The day that the superintendent had called me into his office to break the news is forever etched in my memory. The police are very good when it comes to personal tragedy.
‘I’ve got some bad news for you, Harry,’ said the superintendent. ‘I’m afraid your son has died.’ Without any frills, he went on to tell me exactly what had occurred, just as though he were giving evidence. But that’s the way we coppers prefer it. ‘Take as much time off as you need,’ the superintendent had said. ‘I’ll square it with the guv’nor. Give me a bell if there’s anything you want.’
The death of our son, together with the ensuing adultery on both sides, finally succeeded in cancelling out the promise of ‘until death do us part’. It was inevitable really; Helga had been carrying on an affair with a doctor at the hospital for quite a few months before I found out. It was no comfort that a colleague told me that the husband is always the last one to find out.
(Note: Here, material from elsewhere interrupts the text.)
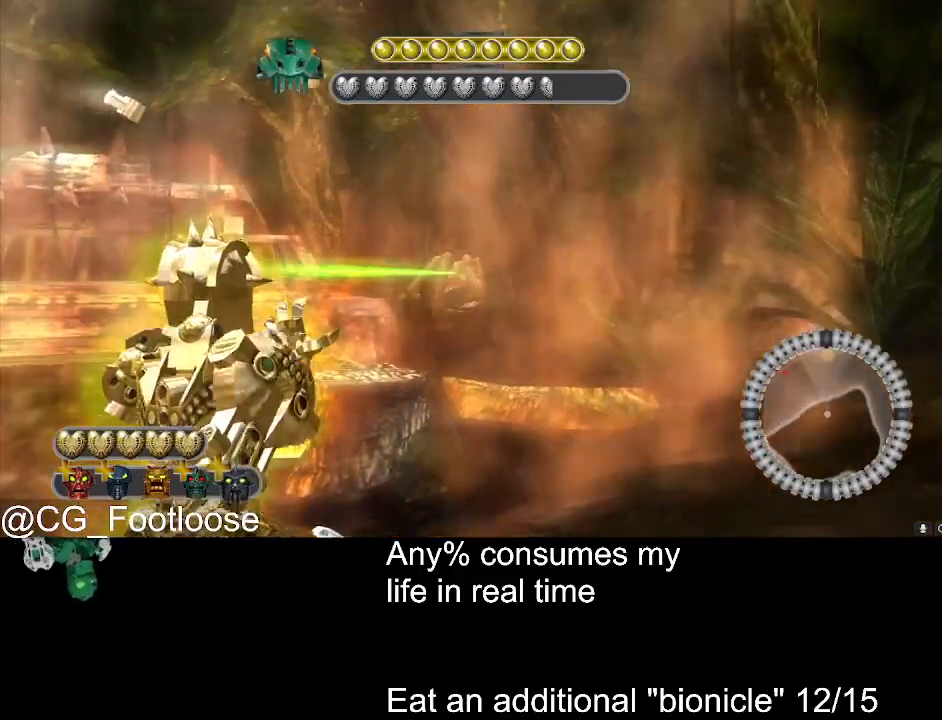
{"keys": ["w"], "mouse": [], "events": [[33, "w", "up"], [366, "w", "down"]]}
The last murder in the HSCC West area of responsibility had fallen to a colleague of mine and I knew that I was next on the list. Consequently, I’d decided to take the weekend off secure in the knowledge that it would probably be the last free time I’d have for a while. I’d hoped to spend some of that time with Gail, but she’d gone to Nottingham to visit her parents George and Sally. George was a property developer whose only overt vice was an obsession with Formula One motor racing and the land speed record, both of which he talked about incessantly. Until his wife Sally, herself a former dancer, told him to shut up.
As a result I was condemned to spending my temporary freedom mooning about the flat, and doing some essential shopping in Kingston.
Strangely, and to a certain extent unnervingly, things continued to be very quiet for me. Murder and mayhem in that part of the capital for which HSCC West was responsible seemed to have died. To coin a phrase.
I took advantage of that lull to call Gail and suggest a quiet dinner somewhere.
We took a taxi from her place to a restaurant a few miles away that served good meals and had a decent wine list. We both knew it well and had been there on several occasions in the past.
‘Ah, Mr Brock, how good to see you again,’ said the unctuous proprietor, almost bowing. ‘And you too, Miss Sutton. A table for two?’
The owner knew I was a police officer hence, I suspect, the excessive servility. He also claimed to have seen several of the shows in which Gail had appeared and was convinced he’d seen her on television, but she’d never appeared on TV. I’d come to the early conclusion that he was a consummate liar with an eye to the main chance: money and staying on the right side of the law. But he employed a first-rate chef and that was all that mattered.
‘You seem to have had a lot of time on your hands recently, darling,’ said Gail, once we were settled at a discreet table. A candle illuminated the space between us.
‘Don’t tempt providence,’ I said, little knowing that she’d just tempted it once too often. We ordered an aperitif and mulled over the menu.
We enjoyed our meal, despite frequent solicitous enquiries from the proprietor wishing to know if we were satisfied. My only regret was that I could no longer complete my enjoyment with a cigarette. But Gail was unsympathetic; she was always encouraging me to give up the habit, even though she occasionally smoked herself.
‘A nightcap at my place?’ asked Gail.
I knew what that meant and readily agreed. Somehow, I finished up staying the night. Again.
On Thursday the seventeenth of July, a red and white California T5 Volkswagen camper van parked on a patch of grassland just off Bendview Road in Richmond, Surrey. The tourists, if that’s what they were, had probably stopped there because the location afforded a magnificent panoramic view of the curve in the river Thames, from Richmond Bridge in the north to Marble Hill Park in the south.
The presence of the vehicle had first been noted by the crew of a patrolling police car at a quarter past eleven the previous night. The crew had paid it scant attention other than to note that lights were on behind the curtained windows. The driver’s colleague saw that the van was rocking slightly and made a coarse comment.